The biggest concern when it comes to foreign oil, say energy and national security experts, has been focused in recent recent weeks focused on Saudi Arabia. That country, home to the holiest site in Islam, presides over one-fourth of world oil reserves and supplies the United States with nearly 20 percent of its petroleum imports.
Another 8 percent of the oil the United States consumes comes from countries like Iraq and Kuwait, bringing U.S. reliance on the region to nearly 30 percent of current needs.

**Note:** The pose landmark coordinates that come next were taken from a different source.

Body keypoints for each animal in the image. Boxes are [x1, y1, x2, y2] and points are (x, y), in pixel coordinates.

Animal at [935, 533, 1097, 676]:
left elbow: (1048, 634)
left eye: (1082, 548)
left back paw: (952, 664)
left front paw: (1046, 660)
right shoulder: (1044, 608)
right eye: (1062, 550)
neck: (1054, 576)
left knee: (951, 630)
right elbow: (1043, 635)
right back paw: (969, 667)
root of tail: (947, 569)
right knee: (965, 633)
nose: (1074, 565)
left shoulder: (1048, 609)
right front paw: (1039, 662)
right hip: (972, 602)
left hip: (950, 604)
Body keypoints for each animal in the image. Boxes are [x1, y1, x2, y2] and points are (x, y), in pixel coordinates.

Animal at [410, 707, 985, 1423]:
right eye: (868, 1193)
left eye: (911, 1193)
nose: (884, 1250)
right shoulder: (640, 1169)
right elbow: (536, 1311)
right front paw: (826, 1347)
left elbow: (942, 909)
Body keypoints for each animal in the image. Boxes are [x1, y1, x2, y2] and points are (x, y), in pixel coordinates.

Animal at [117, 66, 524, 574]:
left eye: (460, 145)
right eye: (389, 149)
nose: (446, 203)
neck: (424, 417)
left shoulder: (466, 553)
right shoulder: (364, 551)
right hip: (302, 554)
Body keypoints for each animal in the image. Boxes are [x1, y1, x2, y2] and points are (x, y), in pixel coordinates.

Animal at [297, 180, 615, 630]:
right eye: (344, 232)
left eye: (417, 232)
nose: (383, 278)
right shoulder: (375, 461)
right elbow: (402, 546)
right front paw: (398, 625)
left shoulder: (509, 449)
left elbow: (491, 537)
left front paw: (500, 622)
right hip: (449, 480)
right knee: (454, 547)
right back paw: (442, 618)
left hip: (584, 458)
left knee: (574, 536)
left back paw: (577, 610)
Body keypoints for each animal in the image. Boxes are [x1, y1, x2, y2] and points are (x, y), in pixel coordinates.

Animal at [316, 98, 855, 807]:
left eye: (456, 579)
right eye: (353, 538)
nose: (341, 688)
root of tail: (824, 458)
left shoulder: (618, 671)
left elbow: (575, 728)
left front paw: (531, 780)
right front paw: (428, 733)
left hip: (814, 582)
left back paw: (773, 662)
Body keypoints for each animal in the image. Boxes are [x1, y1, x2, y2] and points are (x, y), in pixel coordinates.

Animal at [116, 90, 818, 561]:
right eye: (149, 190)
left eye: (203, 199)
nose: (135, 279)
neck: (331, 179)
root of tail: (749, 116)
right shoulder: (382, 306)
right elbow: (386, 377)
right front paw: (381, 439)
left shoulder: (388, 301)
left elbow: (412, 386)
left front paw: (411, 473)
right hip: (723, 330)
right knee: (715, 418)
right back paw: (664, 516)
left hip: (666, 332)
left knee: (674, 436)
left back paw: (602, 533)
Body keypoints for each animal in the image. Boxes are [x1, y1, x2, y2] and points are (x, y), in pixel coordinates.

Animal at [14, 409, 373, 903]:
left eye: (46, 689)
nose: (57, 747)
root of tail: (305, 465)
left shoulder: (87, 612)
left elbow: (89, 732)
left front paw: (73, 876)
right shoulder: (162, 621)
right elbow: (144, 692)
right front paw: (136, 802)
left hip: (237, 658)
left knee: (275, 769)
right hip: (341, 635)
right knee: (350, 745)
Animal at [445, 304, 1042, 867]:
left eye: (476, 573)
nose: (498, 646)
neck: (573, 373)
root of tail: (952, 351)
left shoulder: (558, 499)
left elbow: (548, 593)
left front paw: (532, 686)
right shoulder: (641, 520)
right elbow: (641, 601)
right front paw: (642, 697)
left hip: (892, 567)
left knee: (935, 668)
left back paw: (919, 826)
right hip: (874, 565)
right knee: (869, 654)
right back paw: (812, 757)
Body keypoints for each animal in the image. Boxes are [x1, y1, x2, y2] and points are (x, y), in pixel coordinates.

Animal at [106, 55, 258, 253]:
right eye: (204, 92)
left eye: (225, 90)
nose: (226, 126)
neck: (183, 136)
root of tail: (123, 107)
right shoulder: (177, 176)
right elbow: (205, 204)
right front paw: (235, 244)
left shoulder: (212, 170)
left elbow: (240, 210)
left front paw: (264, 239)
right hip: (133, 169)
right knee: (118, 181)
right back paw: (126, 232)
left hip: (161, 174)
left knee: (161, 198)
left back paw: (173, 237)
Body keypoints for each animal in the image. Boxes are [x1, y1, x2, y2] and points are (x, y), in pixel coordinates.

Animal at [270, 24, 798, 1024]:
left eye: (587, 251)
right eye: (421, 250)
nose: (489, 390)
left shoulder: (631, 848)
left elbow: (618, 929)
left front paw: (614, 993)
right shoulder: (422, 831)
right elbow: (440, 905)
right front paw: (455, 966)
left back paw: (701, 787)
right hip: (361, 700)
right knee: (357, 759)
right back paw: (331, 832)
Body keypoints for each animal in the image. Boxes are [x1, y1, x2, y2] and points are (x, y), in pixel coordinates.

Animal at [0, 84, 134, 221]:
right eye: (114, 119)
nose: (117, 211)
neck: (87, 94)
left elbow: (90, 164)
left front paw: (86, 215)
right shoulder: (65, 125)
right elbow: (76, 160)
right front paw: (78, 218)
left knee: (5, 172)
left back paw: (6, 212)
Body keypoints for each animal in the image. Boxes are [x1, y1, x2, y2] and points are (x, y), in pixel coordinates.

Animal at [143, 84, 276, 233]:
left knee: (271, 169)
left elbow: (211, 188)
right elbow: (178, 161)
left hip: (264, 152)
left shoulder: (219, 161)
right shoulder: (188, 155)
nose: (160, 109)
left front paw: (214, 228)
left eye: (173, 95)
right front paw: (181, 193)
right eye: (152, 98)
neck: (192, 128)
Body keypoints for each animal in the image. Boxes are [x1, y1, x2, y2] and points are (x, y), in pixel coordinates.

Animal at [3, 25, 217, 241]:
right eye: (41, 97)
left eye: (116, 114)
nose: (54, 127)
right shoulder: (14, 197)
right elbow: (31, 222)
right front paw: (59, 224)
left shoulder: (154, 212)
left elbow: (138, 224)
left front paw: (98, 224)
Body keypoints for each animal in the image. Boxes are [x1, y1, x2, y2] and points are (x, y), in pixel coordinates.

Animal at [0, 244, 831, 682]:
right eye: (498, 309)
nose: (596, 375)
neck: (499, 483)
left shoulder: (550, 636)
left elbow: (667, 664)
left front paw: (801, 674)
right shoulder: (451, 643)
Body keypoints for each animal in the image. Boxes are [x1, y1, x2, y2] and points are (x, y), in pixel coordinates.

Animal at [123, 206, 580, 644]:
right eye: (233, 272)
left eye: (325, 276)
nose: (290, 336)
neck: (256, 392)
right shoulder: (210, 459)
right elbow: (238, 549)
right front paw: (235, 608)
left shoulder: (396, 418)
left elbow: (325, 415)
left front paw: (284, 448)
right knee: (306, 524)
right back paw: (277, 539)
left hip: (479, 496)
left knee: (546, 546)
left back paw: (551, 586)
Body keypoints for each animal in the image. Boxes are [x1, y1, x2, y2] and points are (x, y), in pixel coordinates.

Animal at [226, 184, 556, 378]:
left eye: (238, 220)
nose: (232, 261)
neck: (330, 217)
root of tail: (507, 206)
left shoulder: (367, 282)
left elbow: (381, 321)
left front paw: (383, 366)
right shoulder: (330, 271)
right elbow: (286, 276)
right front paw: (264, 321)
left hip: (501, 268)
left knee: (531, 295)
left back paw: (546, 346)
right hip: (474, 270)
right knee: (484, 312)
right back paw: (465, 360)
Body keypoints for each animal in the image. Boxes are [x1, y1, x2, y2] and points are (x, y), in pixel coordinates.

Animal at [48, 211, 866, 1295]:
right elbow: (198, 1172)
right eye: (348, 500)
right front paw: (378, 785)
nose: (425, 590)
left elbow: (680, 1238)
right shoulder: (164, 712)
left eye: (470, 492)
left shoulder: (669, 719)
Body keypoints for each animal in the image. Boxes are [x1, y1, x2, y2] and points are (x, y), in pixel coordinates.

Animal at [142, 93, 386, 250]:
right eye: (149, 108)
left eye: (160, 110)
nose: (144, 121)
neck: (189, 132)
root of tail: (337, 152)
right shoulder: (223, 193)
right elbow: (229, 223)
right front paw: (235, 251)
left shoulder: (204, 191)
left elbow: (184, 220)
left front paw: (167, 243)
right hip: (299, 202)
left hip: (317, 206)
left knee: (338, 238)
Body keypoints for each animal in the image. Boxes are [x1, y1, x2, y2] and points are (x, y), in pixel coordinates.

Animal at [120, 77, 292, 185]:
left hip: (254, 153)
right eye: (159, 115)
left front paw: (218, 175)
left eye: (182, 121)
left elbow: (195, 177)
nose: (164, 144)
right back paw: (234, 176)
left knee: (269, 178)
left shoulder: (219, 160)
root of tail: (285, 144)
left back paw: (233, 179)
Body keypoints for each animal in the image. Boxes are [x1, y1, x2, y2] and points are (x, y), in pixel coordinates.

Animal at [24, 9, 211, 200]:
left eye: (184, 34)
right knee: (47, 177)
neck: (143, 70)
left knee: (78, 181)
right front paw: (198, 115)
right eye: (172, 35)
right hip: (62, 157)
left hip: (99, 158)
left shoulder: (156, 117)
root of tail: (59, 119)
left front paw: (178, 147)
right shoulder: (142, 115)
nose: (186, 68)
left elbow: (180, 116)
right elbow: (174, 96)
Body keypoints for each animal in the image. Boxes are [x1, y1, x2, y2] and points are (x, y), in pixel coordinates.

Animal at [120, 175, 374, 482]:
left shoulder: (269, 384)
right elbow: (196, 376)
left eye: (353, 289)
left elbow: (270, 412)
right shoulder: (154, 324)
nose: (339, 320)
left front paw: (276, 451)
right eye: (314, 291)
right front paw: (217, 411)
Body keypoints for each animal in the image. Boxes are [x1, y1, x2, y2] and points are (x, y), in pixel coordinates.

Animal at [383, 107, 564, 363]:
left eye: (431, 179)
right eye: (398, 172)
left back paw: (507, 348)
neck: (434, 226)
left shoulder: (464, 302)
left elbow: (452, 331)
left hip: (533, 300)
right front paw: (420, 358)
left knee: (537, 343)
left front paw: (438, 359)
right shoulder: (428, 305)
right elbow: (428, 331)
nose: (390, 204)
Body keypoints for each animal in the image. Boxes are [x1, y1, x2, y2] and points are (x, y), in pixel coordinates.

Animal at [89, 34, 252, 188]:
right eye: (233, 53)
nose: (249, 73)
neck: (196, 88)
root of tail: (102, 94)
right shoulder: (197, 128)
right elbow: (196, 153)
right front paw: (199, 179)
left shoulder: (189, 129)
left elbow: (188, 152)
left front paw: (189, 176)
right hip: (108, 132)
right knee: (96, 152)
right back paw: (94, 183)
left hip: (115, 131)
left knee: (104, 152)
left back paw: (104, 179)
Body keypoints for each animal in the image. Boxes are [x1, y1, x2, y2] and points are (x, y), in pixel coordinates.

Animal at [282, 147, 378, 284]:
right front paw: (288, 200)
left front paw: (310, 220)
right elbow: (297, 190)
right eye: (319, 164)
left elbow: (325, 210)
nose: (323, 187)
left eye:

While the odds of Saudi production being disrupted by the current conflict in the near term are remote, concern has risen over the longer-term stability of the Saudi monarchy and the safety of its oil fields, energy experts say.
"In order to deal with a reemergence of a tight-supply market, there should be an emphasis on looking for alternative sources of supply and alternative fuels to oil," said Edward Morse, an executive at Hess Energy Trading Co., LLC who has written on oil-related issues.
Despite the political concerns, the global economic slowdown helped push down U.S. oil futures prices to near two-year lows this week - hardly a catalyst for Americans to give up oil-intensive lifestyles epitomized by the popularity of gas-guzzling sport utility vehicles.
ALTERNATIVES TO OIL ARE REAL
Critics say that for its long term policy, the Bush administration has not gone far enough to wean the United States off its oil habit.
"If it weren't for the three letter word - oil - we would be free in the Middle East, as we are elsewhere, to support human rights, democracy and so forth," Woolsey said. "This is why waste and biomass is so important as a source for fuel," he said referring to organic fuels like ethanol that can be derived from plants like corn or from decomposed waste.
Leaders in the alternative energy world, like Amory Lovins, the head the Rocky Mountain Institute, said that real change is completely possible if the United States finds the political will to make it happen.
"What they (the Bush administration) don't yet have is a way to build a balanced portfolio of supply-side and demand-side measures to meet policy objectives at least cost," Lovins said.
Lovins said, for example, that by boosting light vehicle mileage requirements by just 2.7 miles per gallon, the United States could wipe out the need for all of last year's Mideast oil imports.
Other specialists like Scott Sklar, president of Stella Group Ltd, a company that sells fuel cells, said that within 15 years, renewable fuels could provide 15 percent of U.S. energy, and conservation measures could cut oil demand by 20 percent.
"The 20 percent is on top of that 15 percent, so we could cut back a little more than a third of total U.S. energy use, through use of renewables - both for transportation fuel and electric generation - and the use of efficiency," Sklar said.
Lovins stressed that even if the U.S. government is falling short in leading the way to less reliance on oil imports, some of the more progressive oil companies are showing initiative.
Major oil firms like Royal Dutch/Shell and BP are starting to develop alternative energy and being careful to create environmentally friendly public images.
"If we start a trend of replacing 1 percent a year of crude oil with fuel from organic waste materials, they (Arab regimes) will be able to read the writing on the wall very quickly," Woolsey said.
"One of the things that has drawn us into disfavor in the streets of the Arab countries is that they see us sponsoring, defending, their most corrupt and repressive regimes," Woolsey added.